(Medical Xpress)—When the heart works too hard, the brain may be to blame, says new Cornell research that is changing how scientists look at high blood pressure (hypertension). The study, published in the Journal of Clinical Investigation in November, traces hypertension to a newfound cellular source in the brain and shows that treatments targeting this area can reverse the disease.
In what peer reviewers are calling "a new paradigm" for tackling the worldwide hypertension epidemic, this insight into its roots could give hope to the billion people it currently afflicts.
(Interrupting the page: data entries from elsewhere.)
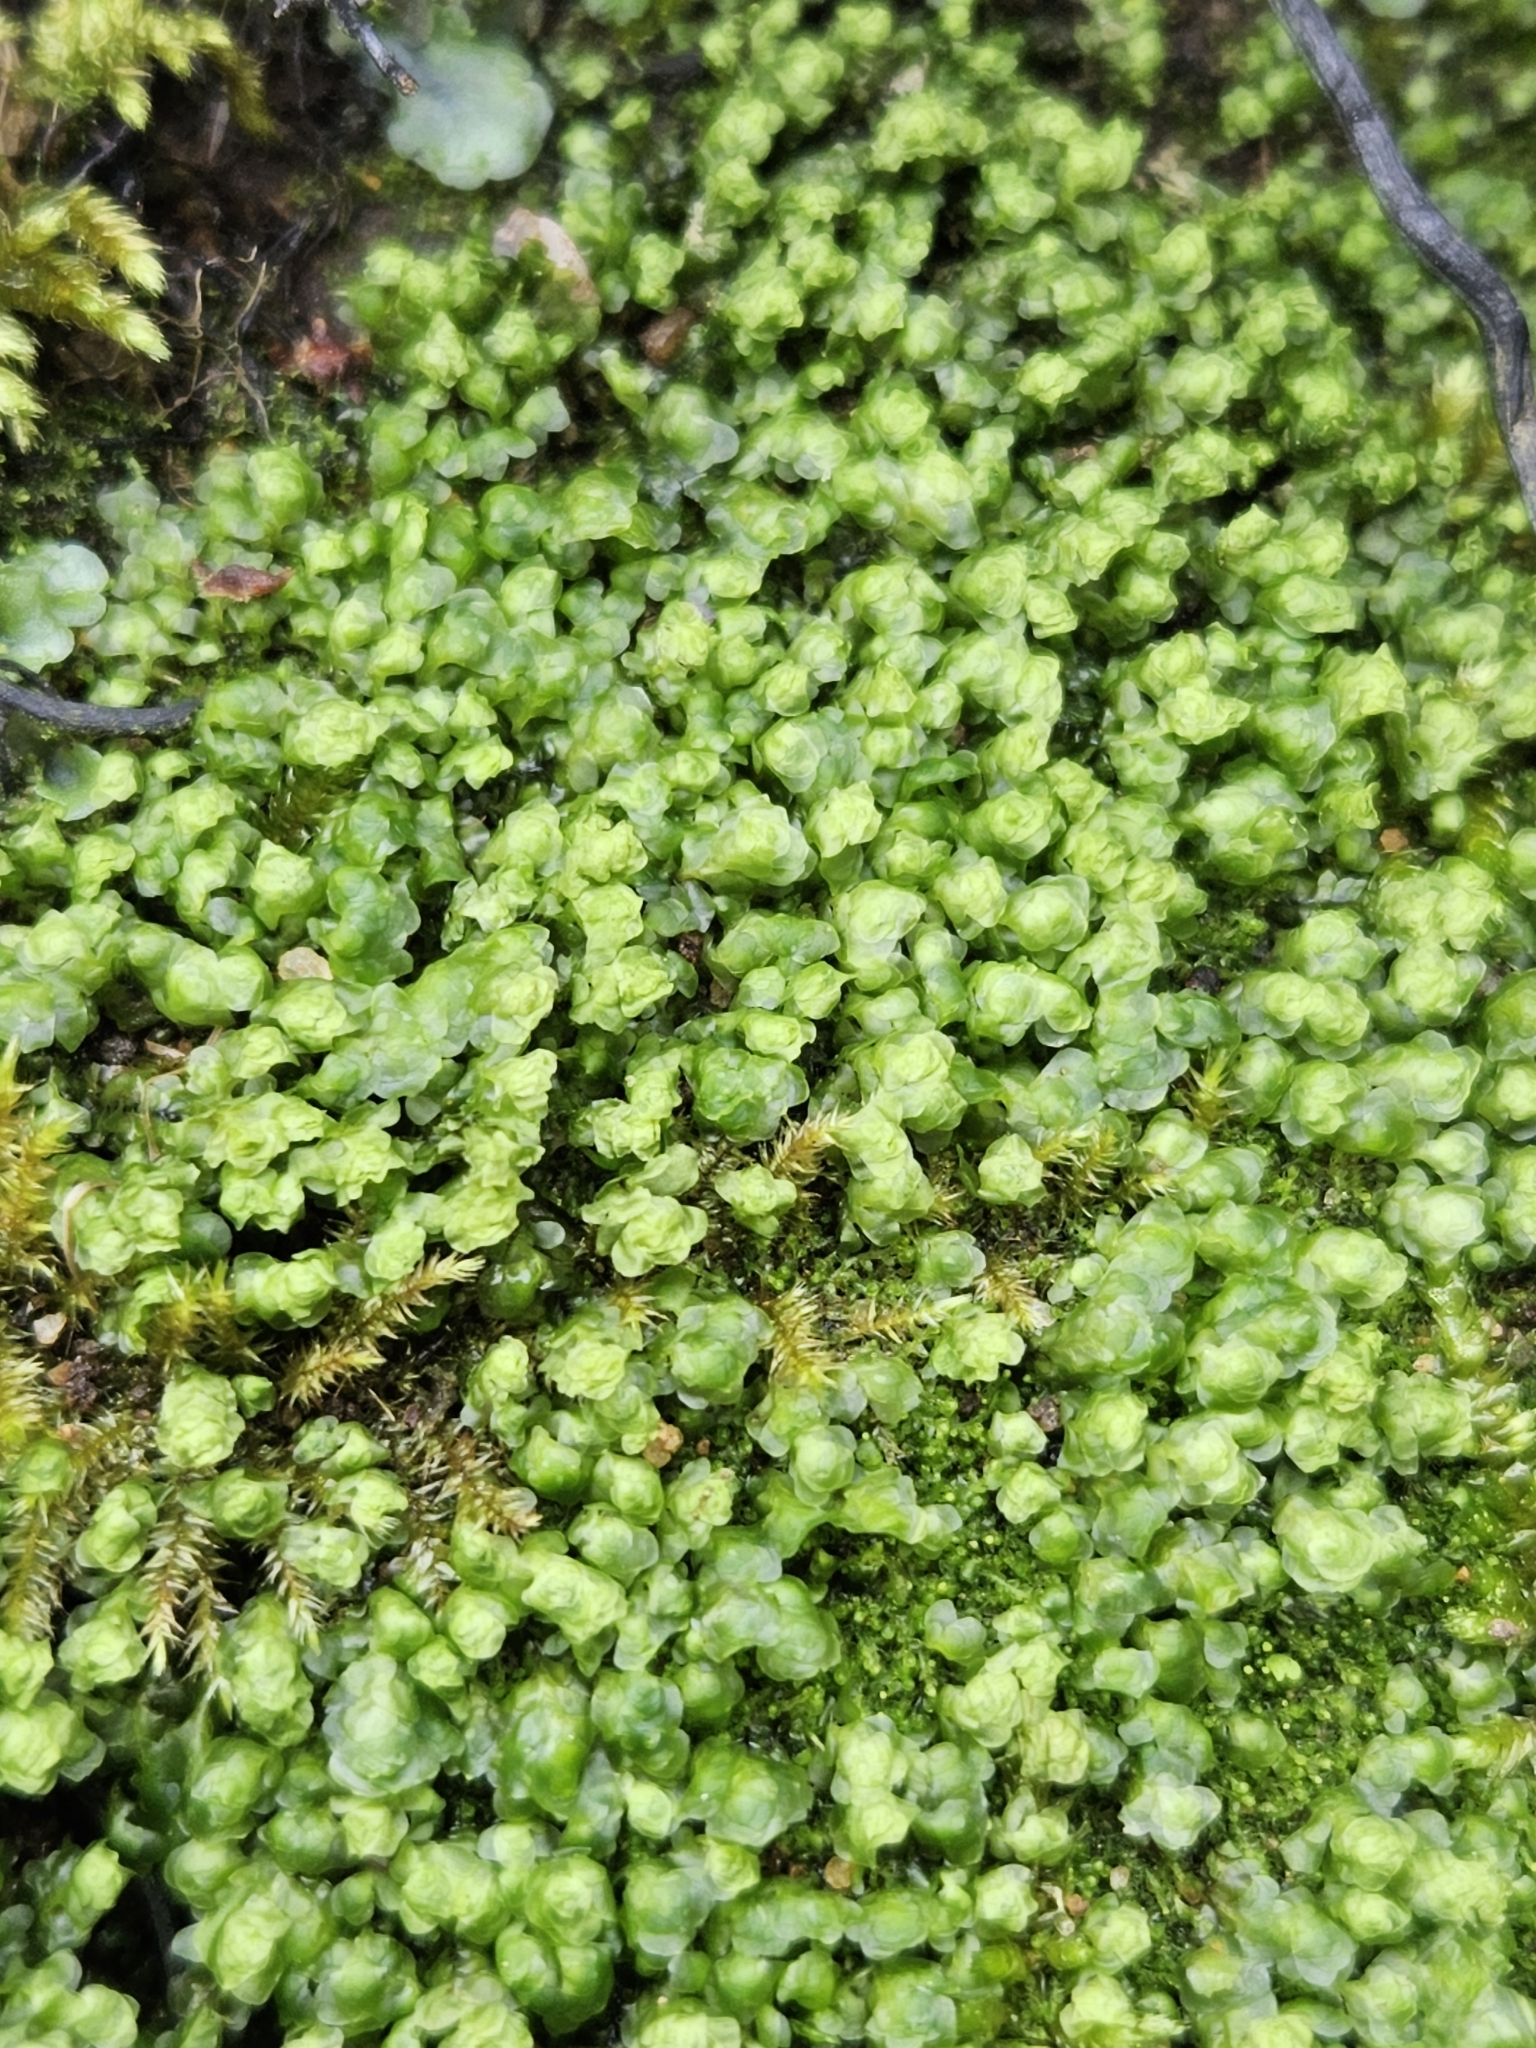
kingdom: Plantae
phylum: Marchantiophyta
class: Jungermanniopsida
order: Jungermanniales
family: Scapaniaceae
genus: Scapania
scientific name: Scapania undulata
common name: Water earwort
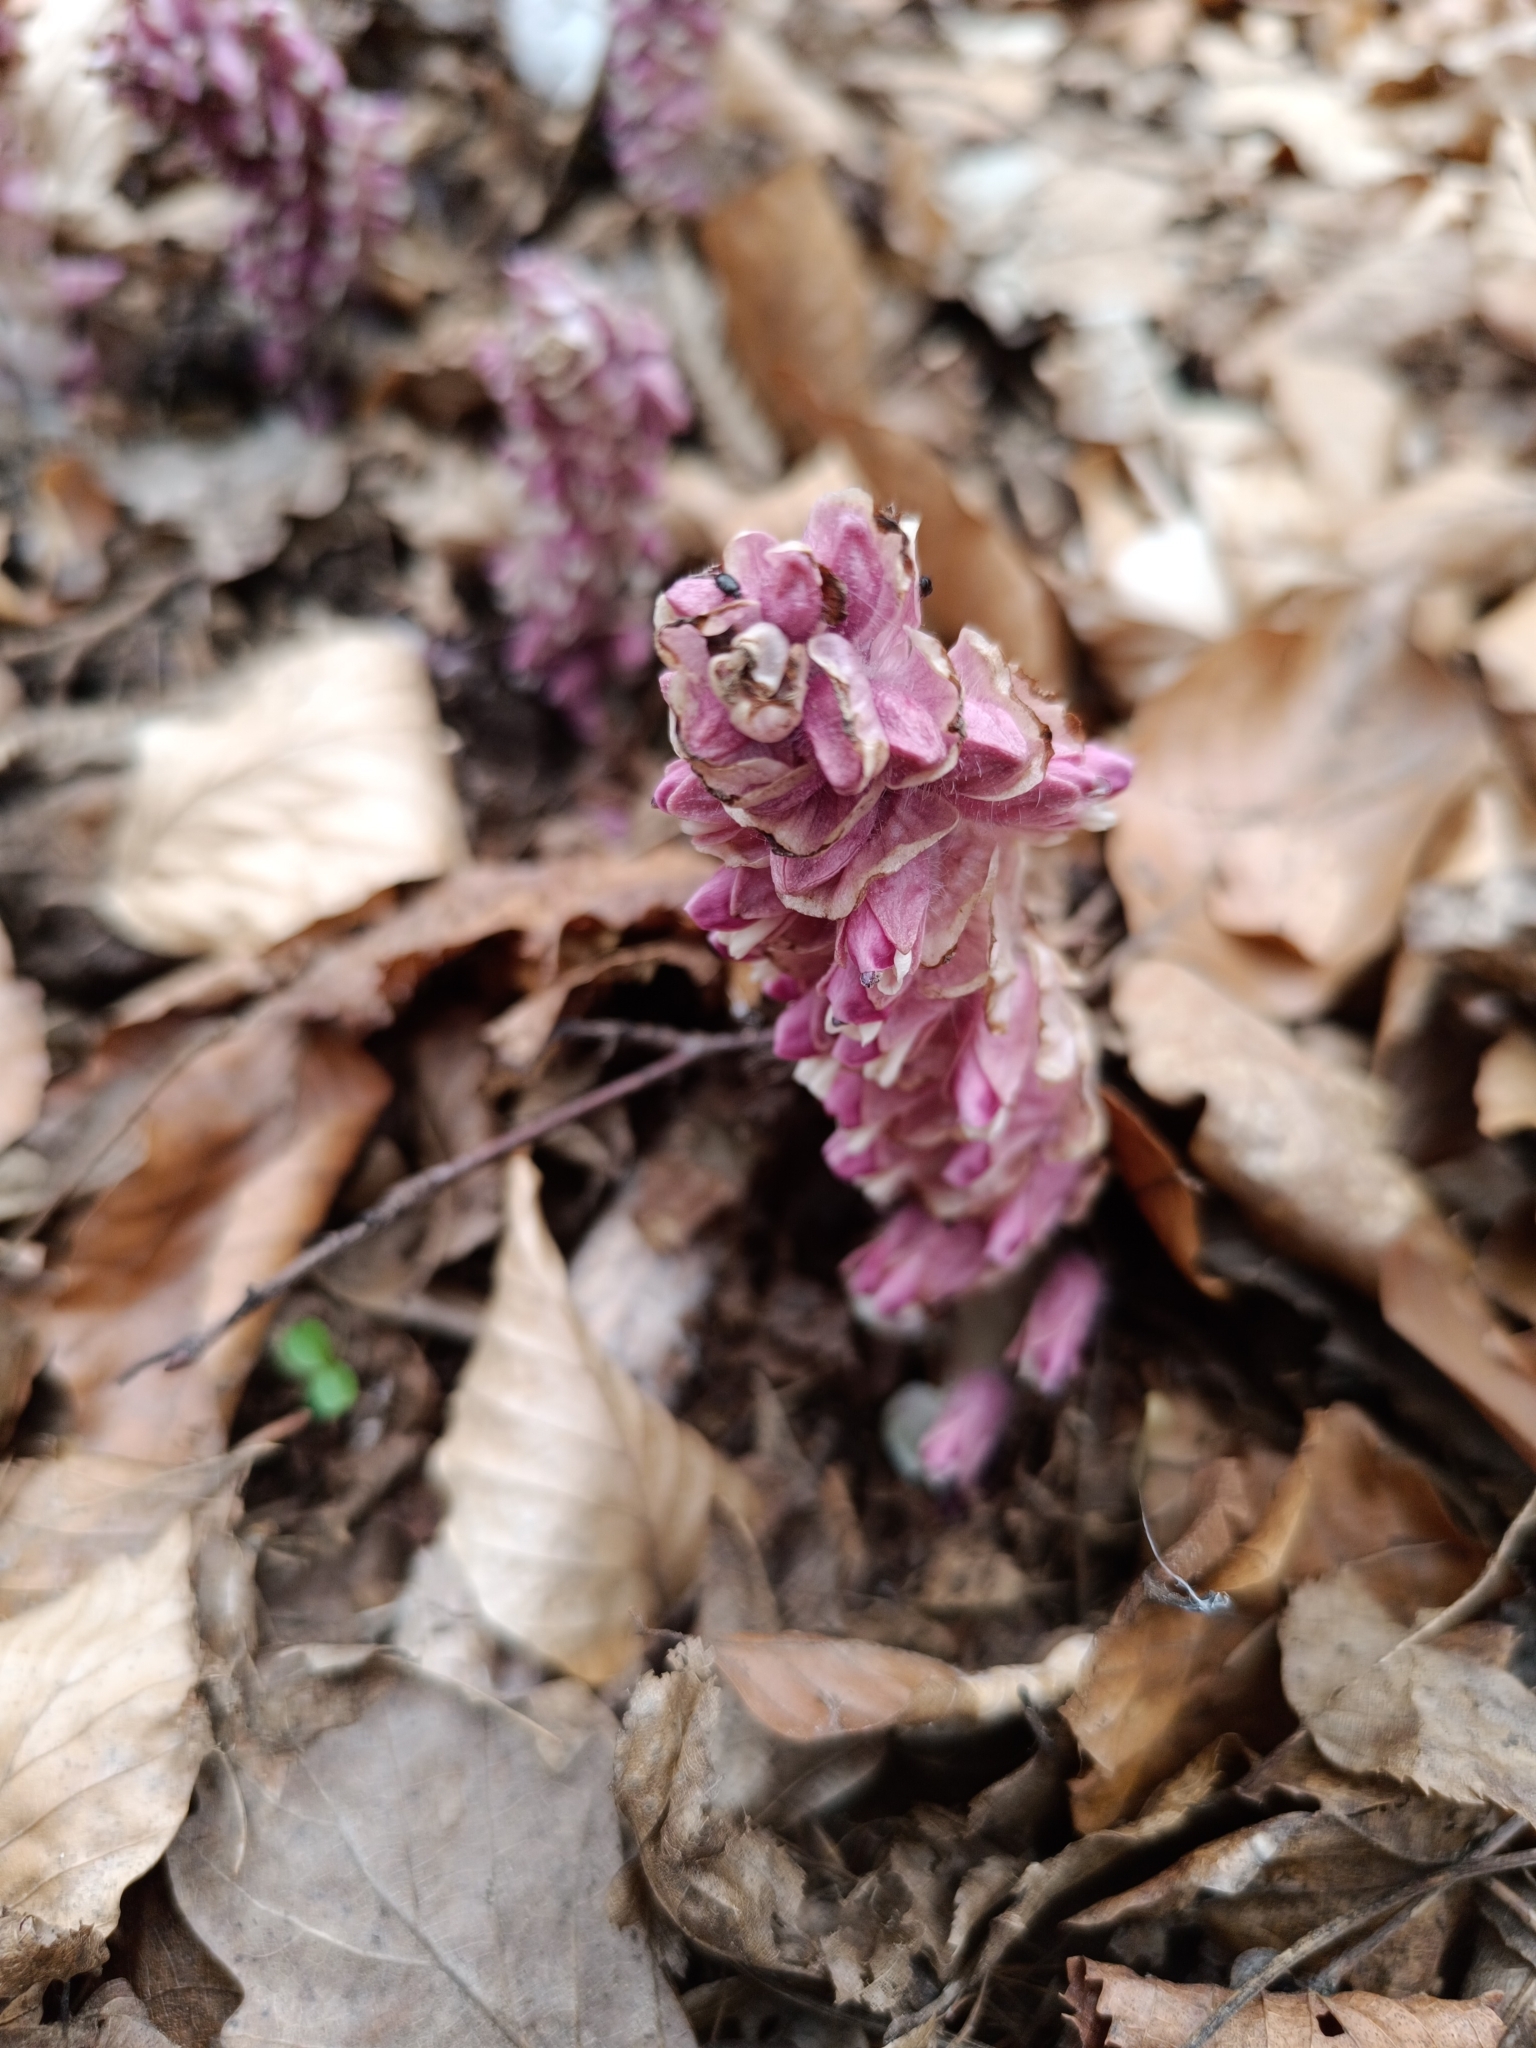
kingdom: Plantae
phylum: Tracheophyta
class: Magnoliopsida
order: Lamiales
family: Orobanchaceae
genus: Lathraea
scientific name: Lathraea squamaria
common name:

Hypertension occurs when the force of blood against vessel walls grows strong enough to potentially cause such problems as heart attack, stroke and heart or kidney disease. The heart pumps harder, and often the hormone angiotensin-II (AngII) gets the pressure cooking by triggering nerve cells that constrict blood vessels.
"We knew the central nervous system orchestrates this process, and now we've found the conductor," said Robin Davisson, the Andrew Dickson White Professor of Molecular Physiology with a joint appointment at Cornell's College of Veterinary Medicine and Weill Cornell Medical College.
Two-thirds of Americans have hypertension, which is the leading cause of North America's No. 1 killer: heart disease, according to the Centers for Disease Control and Prevention.
Davisson's lab traced neurochemical signals back to endoplasmic reticulum (ER), the protein factory and stress-management control center in every cell. If something goes wrong in a cell, the ER activates processes to adapt to the stress. Long-term ER stress can cause chronic disease, and several stressors that ER responds to have been connected to hypertension. Davisson's lab found that high levels of AngII put stress on the ER, which responds by triggering the cascade of neural and hormonal signals that start hypertension.
But not just any cell's ER can conduct this complex orchestra. Those that can trigger the signal cascade are clustered near the bottom of the brain in a gatelike structure called the subfornical organ (SFO). Unlike most of the brain, the SFO hangs outside a protective barrier that keeps most circulating particles from entering the brain. The SFO can interact with particles like AngII that are too big to cross through and can also communicate with the brain's inner chambers.
This is good news for developing therapies—because the SFO sits outside the barrier, it can be reached through such normal treatment routes as pills or injections rather than riskier brain procedures. Davisson's lab showed that treatments that inhibit ER stress in the SFO can completely stop AngII-based hypertension and lower blood pressure to normal levels.
"Our work provides the first evidence that higher levels of AngII cause ER stress in the SFO, that this causes hypertension, and that we can do something about it," said Davisson. "This finding may also suggest a role for ER stress in hypertension types that don't involve AngII, like some spontaneous or genetic forms."
Inspired by the paradigm shift that this study has sparked, the editors of the Journal of Clinical Investigation published a commentary concluding that this discovery "opens new avenues for investigation and may lead to new therapeutic approaches for this disease."